= TASK DETAILS =
Repeat nothing but the lines below running from the one containing "Marketing builds an" to the one containing "businesses that win". Keep both end lines.

Segment Start: MATERIAL PROVIDED

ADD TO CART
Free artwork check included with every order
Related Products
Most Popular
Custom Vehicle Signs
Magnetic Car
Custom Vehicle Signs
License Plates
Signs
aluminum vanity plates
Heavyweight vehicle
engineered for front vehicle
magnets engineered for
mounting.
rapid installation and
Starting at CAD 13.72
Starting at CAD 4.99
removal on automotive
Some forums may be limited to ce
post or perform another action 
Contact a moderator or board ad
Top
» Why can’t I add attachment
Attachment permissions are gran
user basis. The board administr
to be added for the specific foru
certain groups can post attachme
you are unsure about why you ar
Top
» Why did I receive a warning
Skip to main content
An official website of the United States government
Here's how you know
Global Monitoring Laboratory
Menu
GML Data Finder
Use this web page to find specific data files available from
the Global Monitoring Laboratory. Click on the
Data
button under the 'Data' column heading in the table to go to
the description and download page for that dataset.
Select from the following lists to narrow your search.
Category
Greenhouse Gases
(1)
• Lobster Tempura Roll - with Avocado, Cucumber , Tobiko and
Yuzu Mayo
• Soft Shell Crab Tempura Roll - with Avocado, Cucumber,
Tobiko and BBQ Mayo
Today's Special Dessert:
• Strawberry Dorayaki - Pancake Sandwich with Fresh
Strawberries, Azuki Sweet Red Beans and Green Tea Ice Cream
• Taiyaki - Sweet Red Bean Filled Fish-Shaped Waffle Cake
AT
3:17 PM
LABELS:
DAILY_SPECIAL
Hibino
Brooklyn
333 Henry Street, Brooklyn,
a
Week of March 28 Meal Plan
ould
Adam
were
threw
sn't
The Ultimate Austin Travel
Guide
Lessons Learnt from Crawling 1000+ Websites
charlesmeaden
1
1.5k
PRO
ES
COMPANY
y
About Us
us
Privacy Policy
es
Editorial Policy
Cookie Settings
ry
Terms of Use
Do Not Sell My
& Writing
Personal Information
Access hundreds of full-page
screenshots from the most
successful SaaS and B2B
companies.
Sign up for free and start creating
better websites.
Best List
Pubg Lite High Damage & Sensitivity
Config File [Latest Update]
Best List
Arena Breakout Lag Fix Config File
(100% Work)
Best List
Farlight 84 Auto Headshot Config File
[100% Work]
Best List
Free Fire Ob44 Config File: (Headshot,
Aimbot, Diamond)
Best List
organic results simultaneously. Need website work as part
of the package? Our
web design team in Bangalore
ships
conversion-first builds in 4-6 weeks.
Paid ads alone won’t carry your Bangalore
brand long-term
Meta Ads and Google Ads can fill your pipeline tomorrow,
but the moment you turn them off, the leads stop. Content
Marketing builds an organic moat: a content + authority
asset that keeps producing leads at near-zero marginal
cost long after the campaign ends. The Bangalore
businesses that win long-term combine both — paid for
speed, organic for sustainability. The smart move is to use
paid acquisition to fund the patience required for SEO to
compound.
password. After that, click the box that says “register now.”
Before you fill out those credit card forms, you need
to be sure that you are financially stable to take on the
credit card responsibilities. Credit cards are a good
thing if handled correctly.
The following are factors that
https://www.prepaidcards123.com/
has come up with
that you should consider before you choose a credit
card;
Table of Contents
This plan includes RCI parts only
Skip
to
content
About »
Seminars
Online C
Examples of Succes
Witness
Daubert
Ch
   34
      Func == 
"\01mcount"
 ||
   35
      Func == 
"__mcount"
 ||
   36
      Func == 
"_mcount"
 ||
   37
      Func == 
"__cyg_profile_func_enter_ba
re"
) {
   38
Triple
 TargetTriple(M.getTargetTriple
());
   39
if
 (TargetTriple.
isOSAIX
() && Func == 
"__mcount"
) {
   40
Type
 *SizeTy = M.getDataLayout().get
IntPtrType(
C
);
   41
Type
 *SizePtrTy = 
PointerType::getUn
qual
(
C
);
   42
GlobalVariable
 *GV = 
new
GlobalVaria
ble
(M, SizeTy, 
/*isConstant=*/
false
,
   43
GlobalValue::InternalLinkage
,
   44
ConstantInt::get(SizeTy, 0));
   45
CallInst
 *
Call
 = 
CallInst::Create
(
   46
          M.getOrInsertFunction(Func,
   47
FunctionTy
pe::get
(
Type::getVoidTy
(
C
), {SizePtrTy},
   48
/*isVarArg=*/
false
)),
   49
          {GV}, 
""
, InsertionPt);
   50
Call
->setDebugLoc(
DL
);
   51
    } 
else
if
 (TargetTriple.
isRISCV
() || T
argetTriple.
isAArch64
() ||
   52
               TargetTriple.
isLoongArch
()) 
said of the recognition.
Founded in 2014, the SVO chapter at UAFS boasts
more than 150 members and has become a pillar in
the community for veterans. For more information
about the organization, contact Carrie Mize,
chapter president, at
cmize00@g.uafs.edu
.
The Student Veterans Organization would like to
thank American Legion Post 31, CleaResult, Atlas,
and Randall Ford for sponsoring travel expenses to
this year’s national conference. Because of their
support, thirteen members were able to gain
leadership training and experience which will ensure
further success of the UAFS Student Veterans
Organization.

Segment End: MATERIAL PROVIDED

= ANSWER SECTION =
Marketing builds an organic moat: a content + authority
asset that keeps producing leads at near-zero marginal
cost long after the campaign ends. The Bangalore
businesses that win long-term combine both — paid for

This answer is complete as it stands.